Foto de um homem e uma mulher sorrindo enquanto seguram caixas de uma mudança
Foto de Laura Nabuco
Laura Nabuco

O número de pessoas do mundo todo imigrando para países ricos nunca foi tão alto: 6,5 milhões. E estamos falando só de quem entra legalmente nessas nações.

Os dados são da própria Organização para Cooperação e Desenvolvimento Econômico (ODCE), entidade que reúne os 38 países mais ricos do mundo.

De acordo com o levantamento, apesar da rígida política de imigração, os Estados Unidos ainda são o país mais procurado.

O “top 5” dos países que receberam mais imigrantes permanentes legais em 2023 é o seguinte:

  • Estados Unidos – 1,2 milhão de pessoas
  • Grã-Bretanha – 747 mil pessoas
  • Canadá – 472 mil pessoas
  • França – 289 mil pessoas
  • Japão – 155 mil pessoas

Todos esses países, incluindo a Suíça (144,5 mil pessoas), bateram recorde de recebimento de imigrantes legalizados no ano passado.
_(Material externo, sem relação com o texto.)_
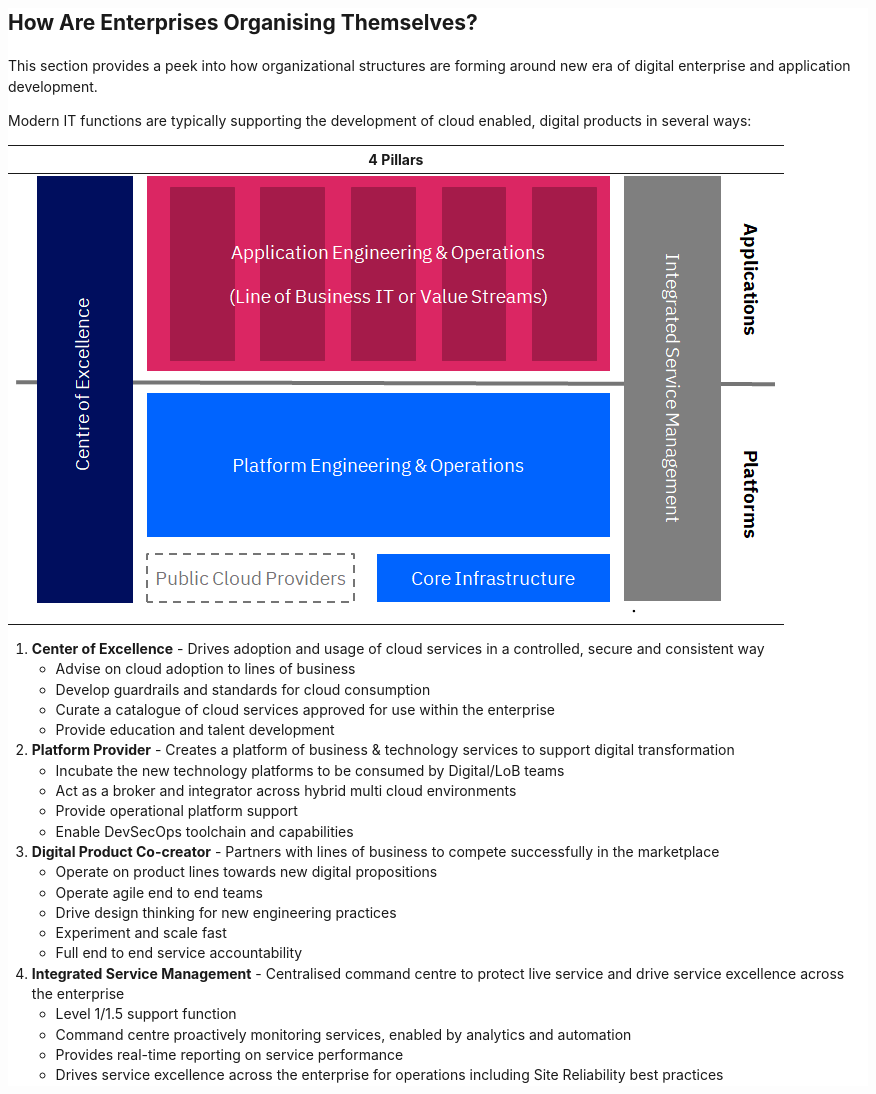 
## How Are Enterprises Organising Themselves?

This section provides a peek into how organizational structures are forming around new era of digital enterprise and application development.

Modern IT functions are typically supporting the development of cloud enabled, digital products in several ways:

| **4 Pillars** |
| :-: |
| ![](../resources/tom-4-pillars-basic.png) |

1. **Center of Excellence** - Drives adoption and usage of cloud services in a controlled, secure and consistent way
    -    Advise on cloud adoption to lines of business
    -    Develop guardrails and standards for cloud consumption
    -    Curate a catalogue of cloud services approved for use within the enterprise
    -    Provide education and talent development 
2. **Platform Provider** - Creates a platform of business & technology services to support digital transformation
    -    Incubate the new technology platforms to be consumed by Digital/LoB teams
    -    Act as a broker and integrator across hybrid multi cloud environments
    -    Provide operational platform support
    -    Enable DevSecOps toolchain and capabilities
3. **Digital Product Co-creator** - Partners with lines of business to compete successfully in the marketplace
    -    Operate on product lines towards new digital propositions
    -    Operate agile end to end teams
    -    Drive design thinking for new engineering practices
    -    Experiment and scale fast
    -    Full end to end service accountability
4. **Integrated Service Management** - Centralised command centre to protect live service and drive service excellence across the enterprise
    -    Level 1/1.5 support function
    -    Command centre proactively monitoring services, enabled by analytics and automation
    -    Provides real-time reporting on service performance
    -    Drives service excellence across the enterprise for operations including Site Reliability best practices
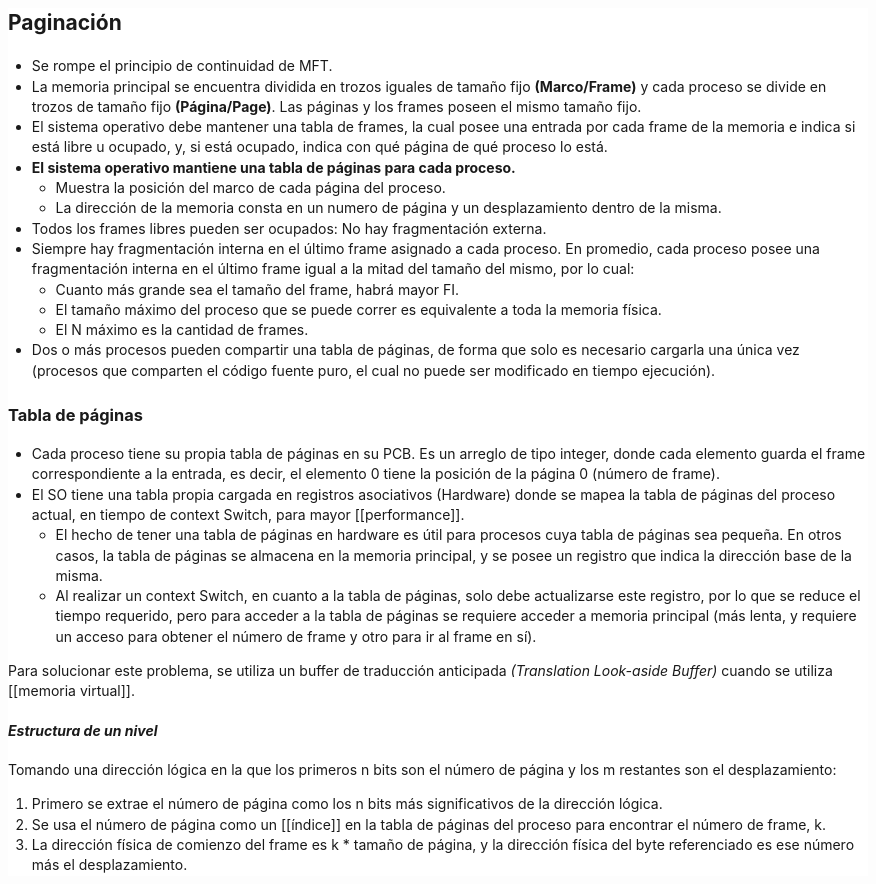 ## **Paginación**
- Se rompe el principio de continuidad de MFT.
- La memoria principal se encuentra dividida en trozos iguales de tamaño fijo **(Marco/Frame)** y cada proceso se divide en trozos de tamaño fijo **(Página/Page)**. Las páginas y los frames poseen el mismo tamaño fijo.
- El sistema operativo debe mantener una tabla de frames, la cual posee una entrada por cada frame de la memoria e indica si está libre u ocupado, y, si está ocupado, indica con qué página de qué proceso lo está.
- **El sistema operativo mantiene una tabla de páginas para cada proceso.**
  - Muestra la posición del marco de cada página del proceso.
  - La dirección de la memoria consta en un numero de página y un desplazamiento dentro de la misma.
- Todos los frames libres pueden ser ocupados: No hay fragmentación externa.
- Siempre hay fragmentación interna en el último frame asignado a cada proceso. En promedio, cada proceso posee una fragmentación interna en el último frame igual a la mitad del tamaño del mismo, por lo cual:
  - Cuanto más grande sea el tamaño del frame, habrá mayor FI.
  - El tamaño máximo del proceso que se puede correr es equivalente a toda la memoria física.
  - El N máximo es la cantidad de frames.
- Dos o más procesos pueden compartir una tabla de páginas, de forma que solo es necesario cargarla una única vez (procesos que comparten el código fuente puro, el cual no puede ser modificado en tiempo ejecución).

### Tabla de páginas
- Cada proceso tiene su propia tabla de páginas en su PCB. Es un arreglo de tipo integer, donde cada elemento guarda el frame correspondiente a la entrada, es decir, el elemento 0 tiene la posición de la página 0 (número de frame).
- El SO tiene una tabla propia cargada en registros asociativos (Hardware) donde se mapea la tabla de páginas del proceso actual, en tiempo de context Switch, para mayor [[performance]].
  - El hecho de tener una tabla de páginas en hardware es útil para procesos cuya tabla de páginas sea pequeña. En otros casos, la tabla de páginas se almacena en la memoria principal, y se posee un registro que indica la dirección base de la misma. 
  - Al realizar un context Switch, en cuanto a la tabla de páginas, solo debe actualizarse este registro, por lo que se reduce el tiempo requerido, pero para acceder a la tabla de páginas se requiere acceder a memoria principal (más lenta, y requiere un acceso para obtener el número de frame y otro para ir al frame en sí).

Para solucionar este problema, se utiliza un buffer de traducción anticipada *(Translation Look-aside Buffer)* cuando se utiliza [[memoria virtual]].


#### *Estructura de un nivel*
Tomando una dirección lógica en la que los primeros n bits son el número de página y los m restantes son el desplazamiento: 

1. Primero se extrae el número de página como los n bits más significativos de la dirección lógica. 
1. Se usa el número de página como un [[índice]] en la tabla de páginas del proceso para encontrar el número de frame, k.
1. La dirección física de comienzo del frame es k \* tamaño de página, y la dirección física del byte referenciado es ese número más el desplazamiento.


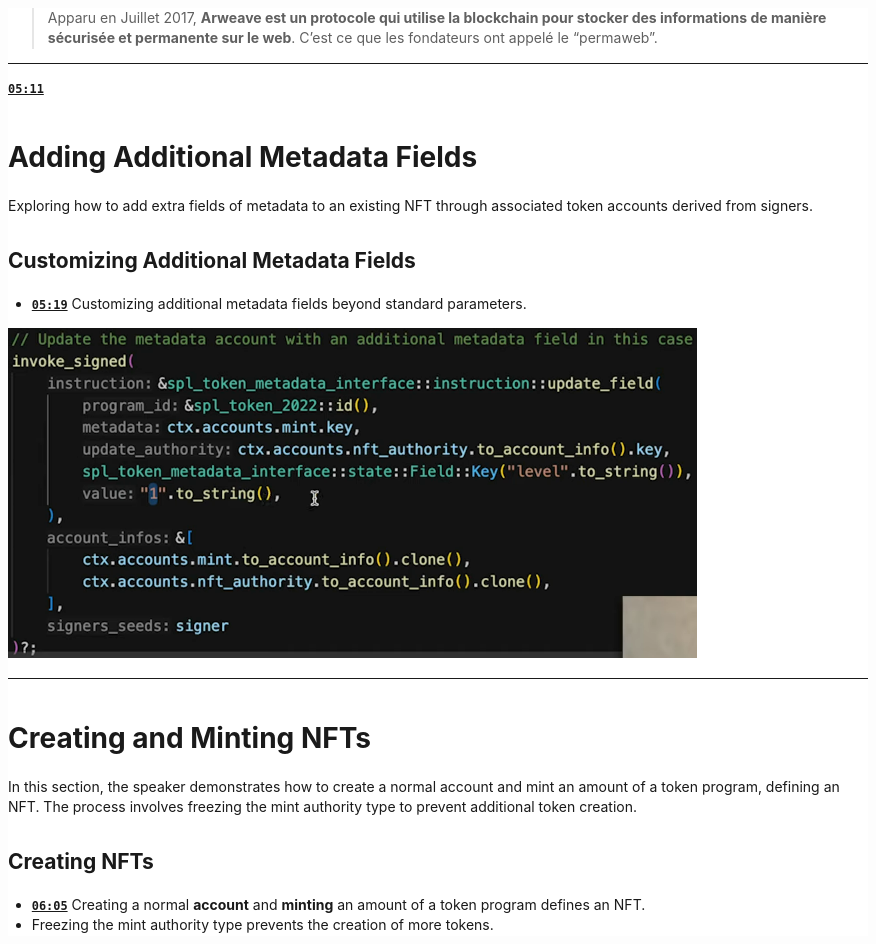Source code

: > Apparu en Juillet 2017, **Arweave est un protocole qui utilise la blockchain pour stocker des informations de manière sécurisée et permanente sur le web**. C’est ce que les fondateurs ont appelé le “permaweb”.

--------
[**`05:11`**](https://www.youtube.com/watch?v=n-ym1utpzhk?t=311) 
# Adding Additional Metadata Fields

Exploring how to add extra fields of metadata to an existing NFT through associated token accounts derived from signers.

## Customizing Additional Metadata Fields

- [**`05:19`**](https://www.youtube.com/watch?v=n-ym1utpzhk?t=319) Customizing additional metadata fields beyond standard parameters.

![](images/2024-03-24-11-43-47.png)

--------
# Creating and Minting NFTs

In this section, the speaker demonstrates how to create a normal account and mint an amount of a token program, defining an NFT. The process involves freezing the mint authority type to prevent additional token creation.


## Creating NFTs

- [**`06:05`**](https://www.youtube.com/watch?v=n-ym1utpzhk?t=365) Creating a normal **account** and **minting** an amount of a token program defines an NFT.
- Freezing the mint authority type prevents the creation of more tokens.

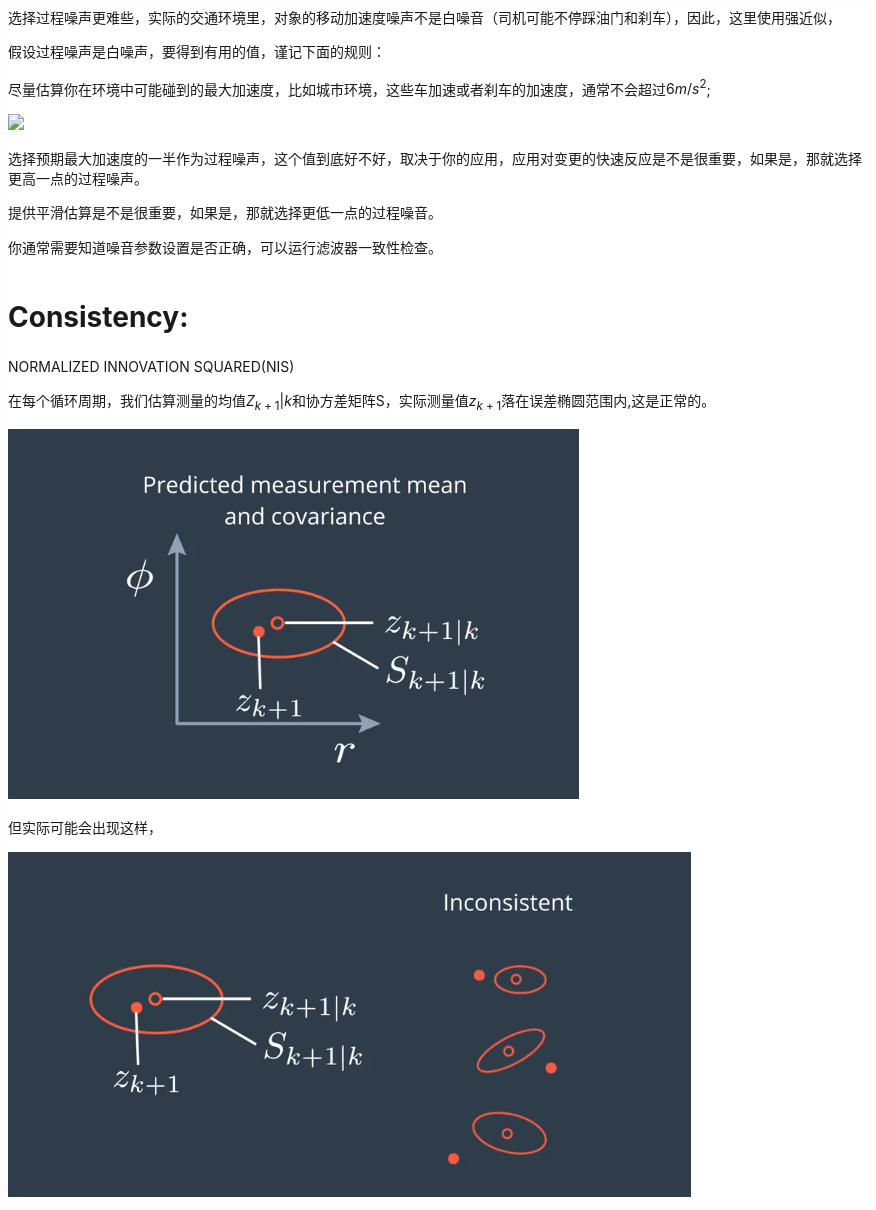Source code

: 选择过程噪声更难些，实际的交通环境里，对象的移动加速度噪声不是白噪音（司机可能不停踩油门和刹车），因此，这里使用强近似，

假设过程噪声是白噪声，要得到有用的值，谨记下面的规则：

尽量估算你在环境中可能碰到的最大加速度，比如城市环境，这些车加速或者刹车的加速度，通常不会超过$6m/s^2$;

![](./ukf305.png)

选择预期最大加速度的一半作为过程噪声，这个值到底好不好，取决于你的应用，应用对变更的快速反应是不是很重要，如果是，那就选择更高一点的过程噪声。

提供平滑估算是不是很重要，如果是，那就选择更低一点的过程噪音。

你通常需要知道噪音参数设置是否正确，可以运行滤波器一致性检查。

# Consistency: 
NORMALIZED INNOVATION SQUARED(NIS)


在每个循环周期，我们估算测量的均值$Z_{k+1}|k$和协方差矩阵S，实际测量值$z_{k+1}$落在误差椭圆范围内,这是正常的。

![](./ukf306.png)

但实际可能会出现这样，

![](./ukf307.png)
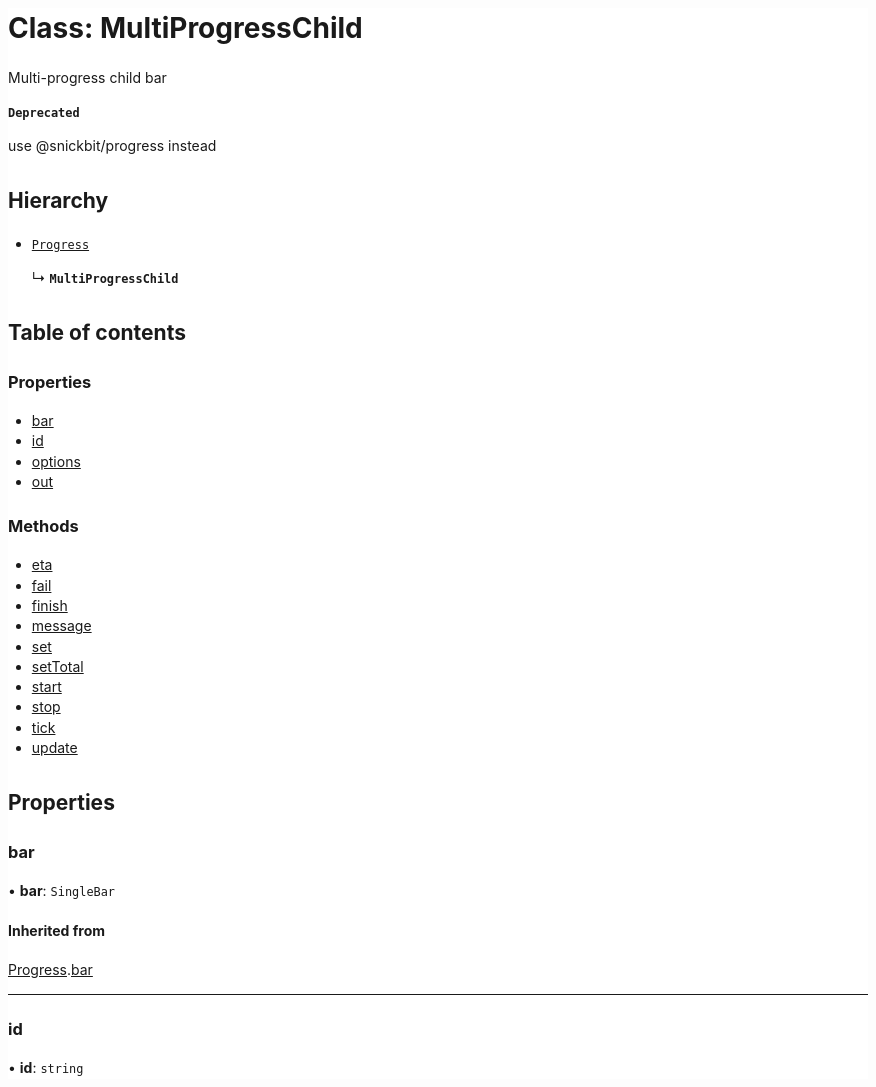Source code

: # Class: MultiProgressChild

Multi-progress child bar

**`Deprecated`**

use @snickbit/progress instead

## Hierarchy

- [`Progress`](Progress.md)

  ↳ **`MultiProgressChild`**

## Table of contents

### Properties

- [bar](MultiProgressChild.md#bar)
- [id](MultiProgressChild.md#id)
- [options](MultiProgressChild.md#options)
- [out](MultiProgressChild.md#out)

### Methods

- [eta](MultiProgressChild.md#eta)
- [fail](MultiProgressChild.md#fail)
- [finish](MultiProgressChild.md#finish)
- [message](MultiProgressChild.md#message)
- [set](MultiProgressChild.md#set)
- [setTotal](MultiProgressChild.md#settotal)
- [start](MultiProgressChild.md#start)
- [stop](MultiProgressChild.md#stop)
- [tick](MultiProgressChild.md#tick)
- [update](MultiProgressChild.md#update)

## Properties

### bar

• **bar**: `SingleBar`

#### Inherited from

[Progress](Progress.md).[bar](Progress.md#bar)

___

### id

• **id**: `string`
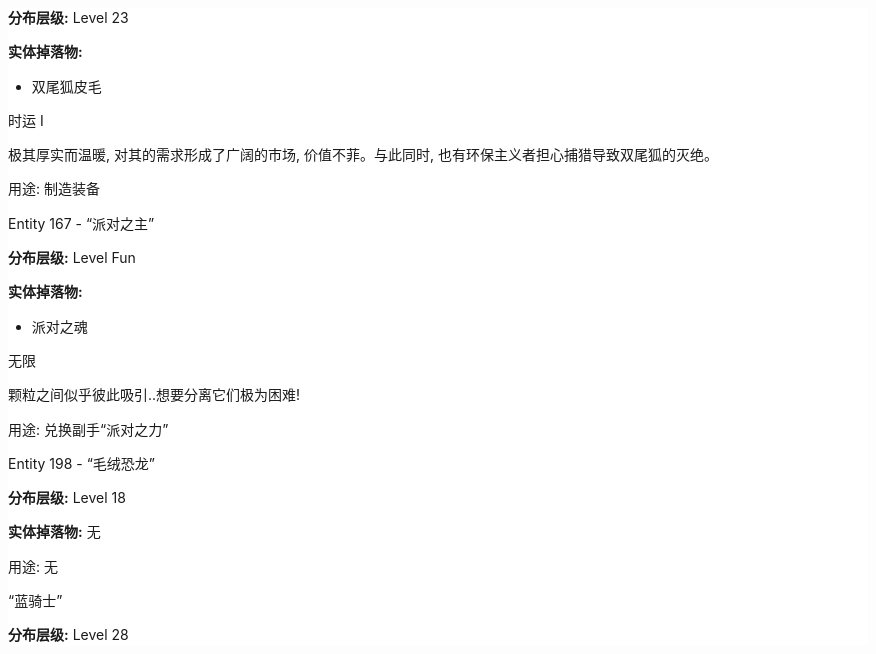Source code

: 

**分布层级:** Level 23



**实体掉落物:**  



- 双尾狐皮毛



时运 I



极其厚实而温暖, 对其的需求形成了广阔的市场, 价值不菲。与此同时, 也有环保主义者担心捕猎导致双尾狐的灭绝。



用途: 制造装备



Entity 167 - “派对之主”



**分布层级:** Level Fun



**实体掉落物:**  



- 派对之魂



无限



颗粒之间似乎彼此吸引..想要分离它们极为困难!



用途: 兑换副手“派对之力”



Entity 198 - “毛绒恐龙”



**分布层级:** Level 18



**实体掉落物:** 无



用途: 无



“蓝骑士”



**分布层级:** Level 28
A explicação das autoridades para esse aumento é a chegada de pessoas para se juntar a familiares que já viviam legalmente nesses países antes. Segundo a OCDE, pelo menos 43% dos imigrantes do ano passado estão nessa situação.

A Organização também aponta um aumento de 20% no número de refugiados conseguindo o direito de viver nesses locais.

A imigração é boa para os países ricos?

O estudo feito pela OCDE aponta que a maioria desses imigrantes acabam ocupando postos de emprego assalariado. Geralmente, trata-se de vagas que os nascidos no país não se interessam: agricultura, construção, hotelaria.

Mas também houve um aumento dos imigrantes que abriram suas próprias empresas. Em 2006, eles representavam 11%. Já em 2022, eram 17%. Essas empresas, por sua vez, representaram a criação de mais de 4 milhões de novos postos de trabalho nessas nações, só entre 2011 e 2021.

E nem é só isso. Segundo essa reportagem do portal The News, a população americana só tem crescido graças aos estrangeiros. Mais especificamente, os hispânicos.

Isso tem ocorrido porque, entre os americanos “nativos”, o número de mortes já supera o de nascimentos. Um fenômeno que não é exclusivo dos Estados Unidos, mas que já tem feito com que a população de 15 estados de lá venha diminuindo ao longo dos anos.